Next week, the Federal Motor Carrier Safety Administration will publish a Patterns of Safety Violations Rule that solidifies the agency’s authority to shut down a bus or truck company if it has a history of purposely violating federal safety regulations.
The new rule complements a rule adopted by the FMCSA in 2012 to apply out-of-service orders to “reincarnated” carriers, which reopen under new names, and to consolidate their enforcement histories. Today’s rule goes one step further by authorizing a full revocation of the motor carrier’s authority to operate.
Last month, the FMCSA shut down 52 unsafe carriers as a result of a months-long investigation called Operation Quick Strike. Some of these bus companies, such as New Haven Bus Service and People to Places in Connecticut, provided charter bus service to school districts.
This rule is one of the agency’s new enforcement tools to target high-risk carriers that endanger travelers by covering up their negative history of safety compliance.
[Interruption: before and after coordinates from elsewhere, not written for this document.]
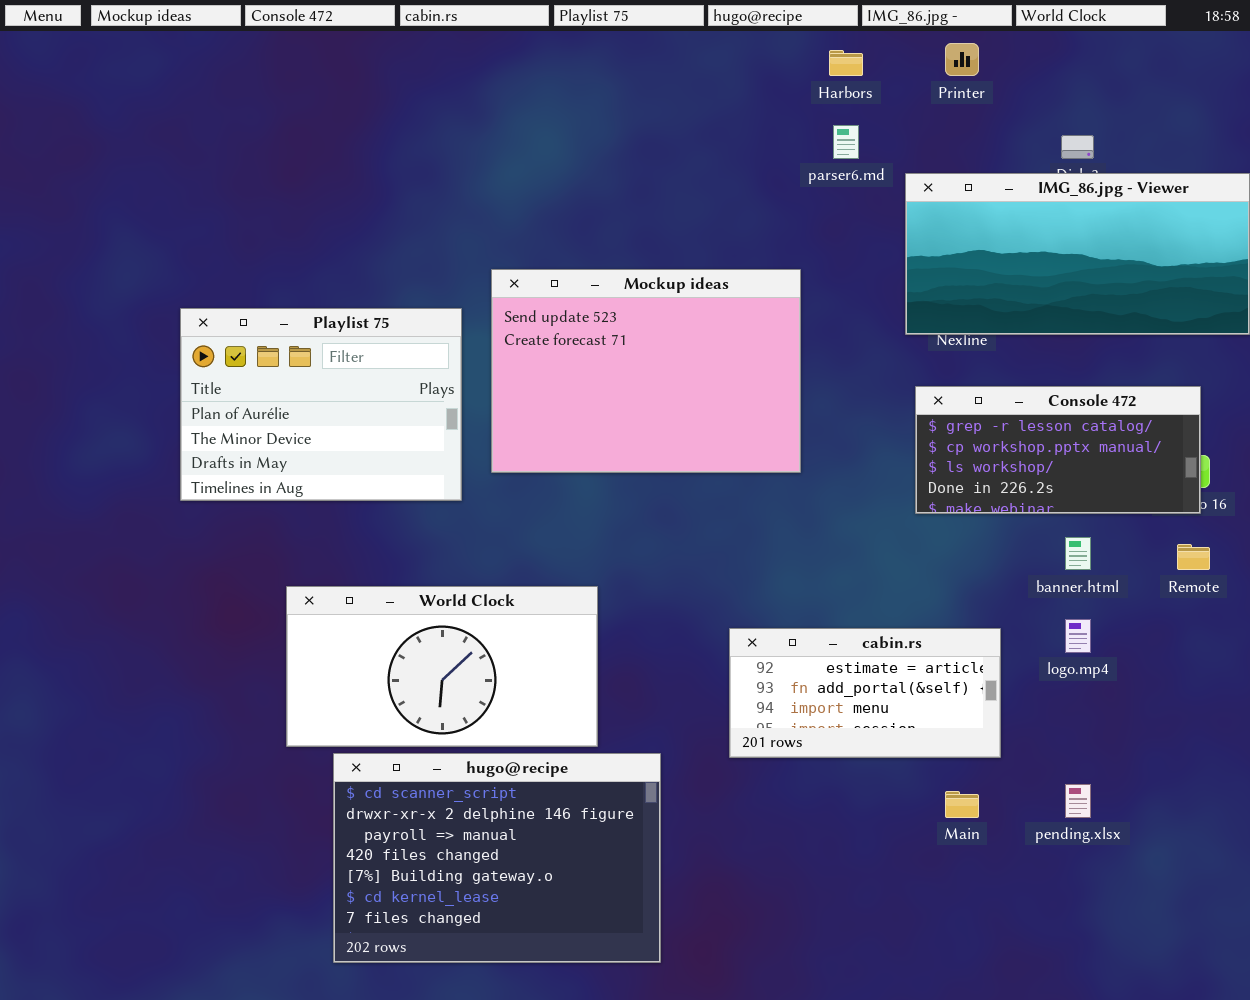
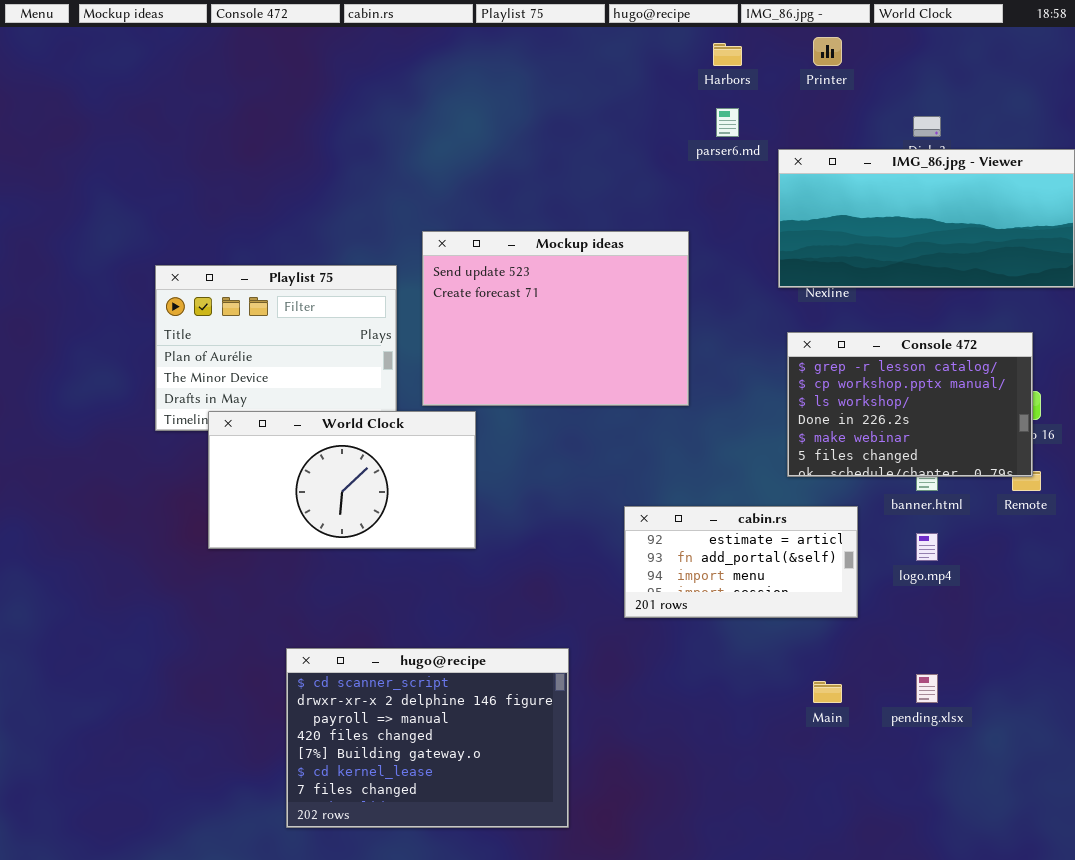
Console 472: [915,386,1201,514] -> [787,332,1033,477], resized
World Clock: [286,586,598,747] -> [208,411,476,549], moved
cabin.rs: [729,628,1001,758] -> [624,506,858,618], moved

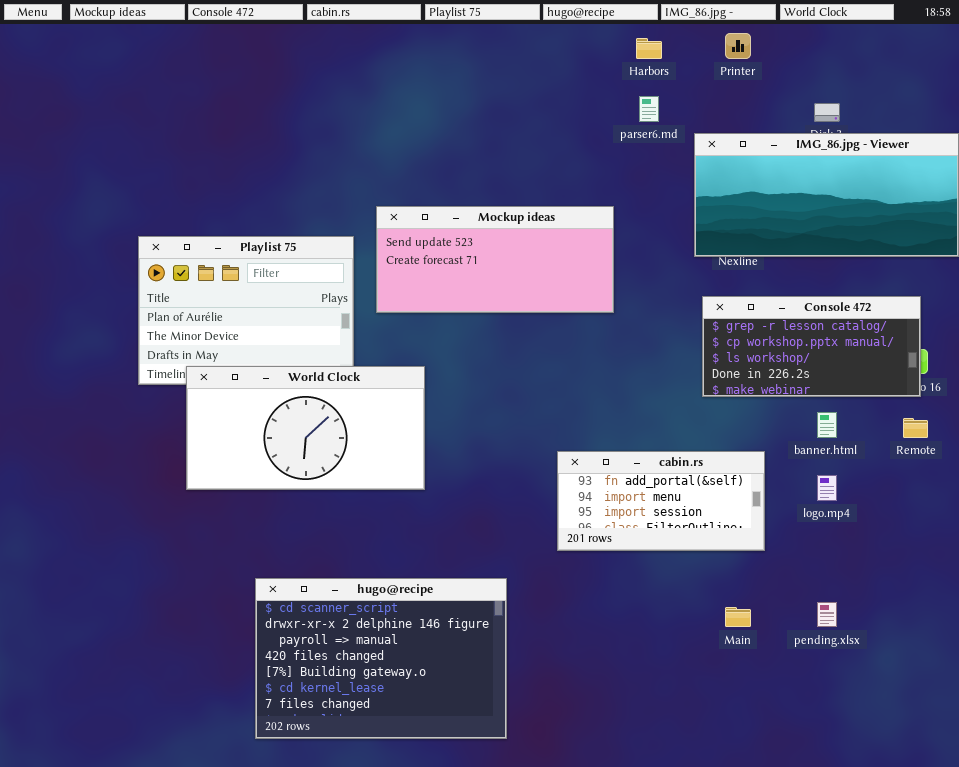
Mockup ideas: [422,231,689,406] -> [376,206,614,313], resized
Console 472: [787,332,1033,477] -> [702,296,921,397], resized
cabin.rs: [624,506,858,618] -> [557,451,765,551], scrolled down 1 row

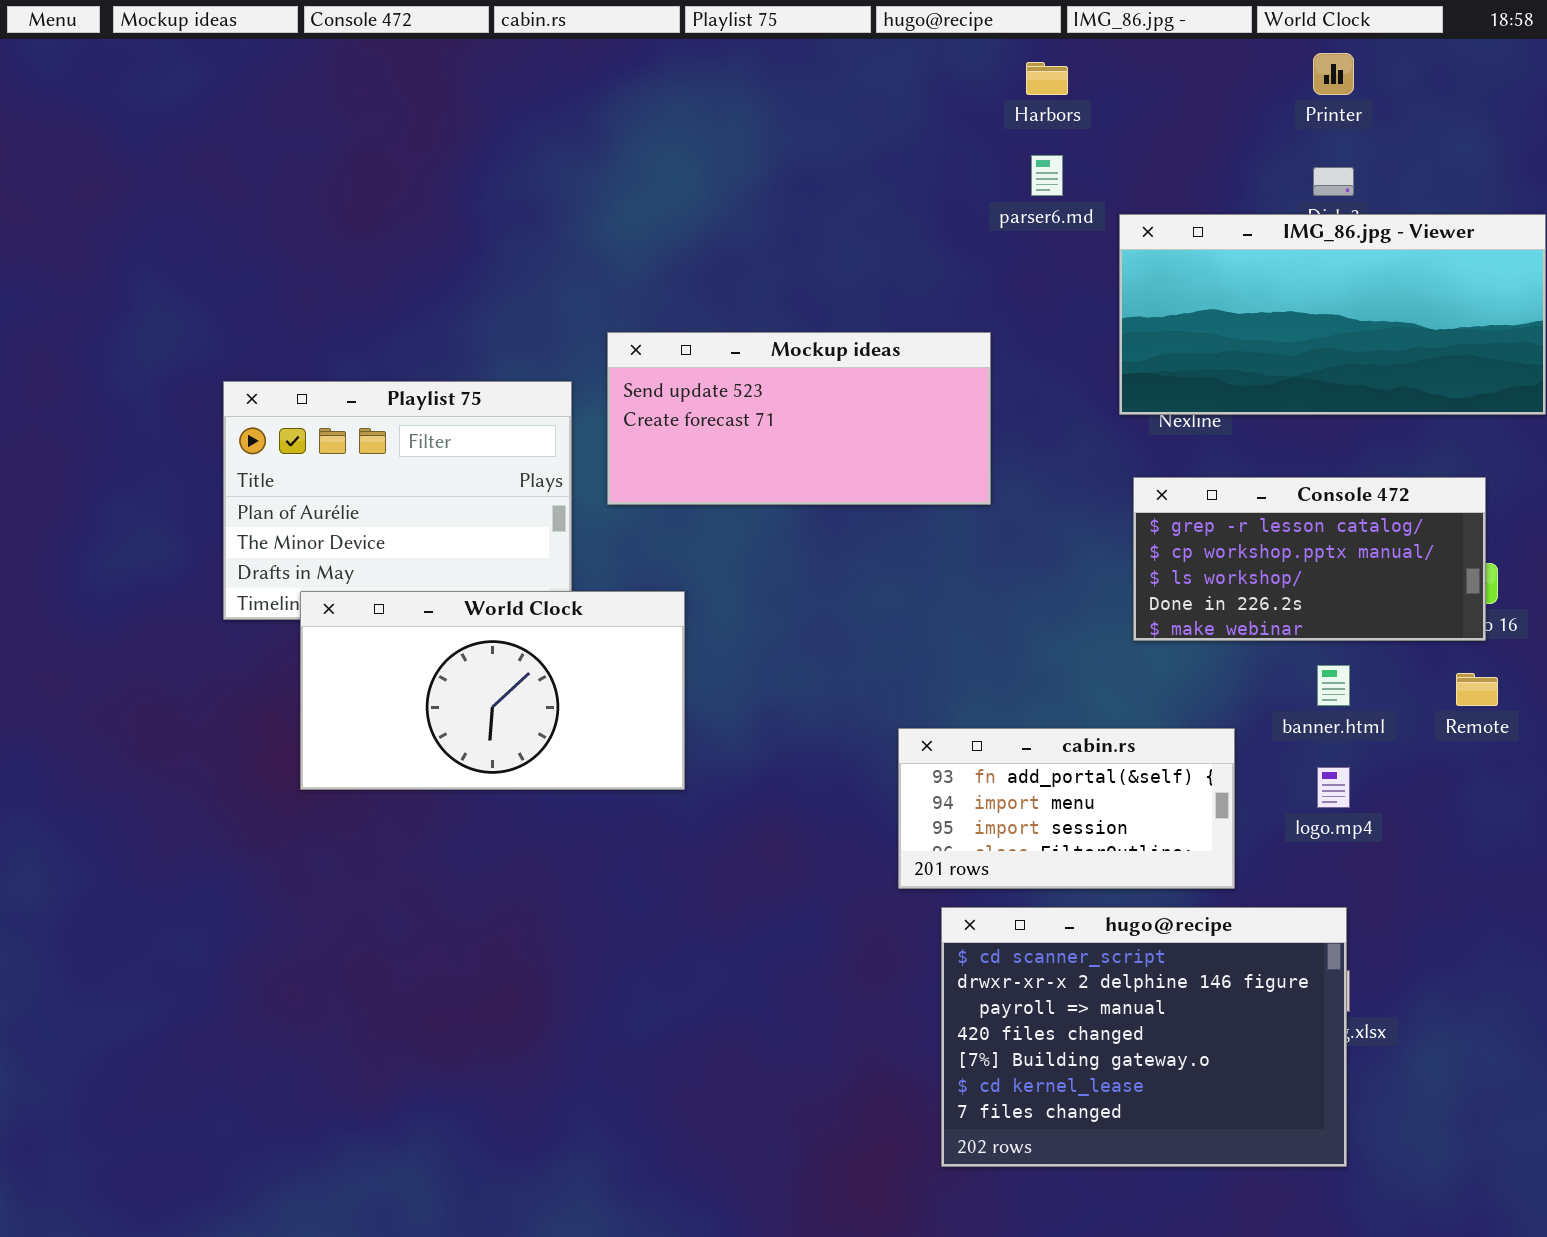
Printer: [725,33,751,59] -> [1313,53,1354,95], moved
hugo@recipe: [255,578,507,739] -> [941,907,1347,1167], moved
FMCSA intends to apply the rule in egregious cases in which it finds a motor carrier has committed a pattern of unsafe practices, even if the investigation alone does not result in a downgrade of the carrier’s safety fitness rating.
Last April, the FMCSA launched an investigation into Platinum Magic Carpet Ride of Waldorf, Md., after a dozen New York high school students were ejected from their seats when their bus driver failed to successfully make a turn, causing the charter bus to flip over on a ramp in Columbus, Ohio. The students were returning home from the FIRST Robotics Competition in St. Louis, Mo. One student suffered a herniated disk and several broken ribs in the accident.
An FMCSA spokesperson said at the time that Platinum Magic Carpet Ride had failed to respond to three recent letters requesting a compliance audit of maintenance performed on the bus. The company had also received a warning by the Maryland Department of Transportation about an impending license revocation, said a spokesperson for the Maryland DOT.
Platinum Magic Carpet ride apparently closed its doors prior to the December crackdown (Editor’s Note: STN was unable to locate or contact the company).
Yet investigators found that some of those targeted companies, including five in California and Arizona, remained in operation despite the FMCSA order.
“Rogue bus companies that compromise public safety are being shut down in California and nationwide,” said FMCSA Administrator Anne Ferro.
Reasons for company shutdowns include the failure to adequately maintain their buses, inadequate drug and alcohol driver testing programs and widespread hours-of-service violations.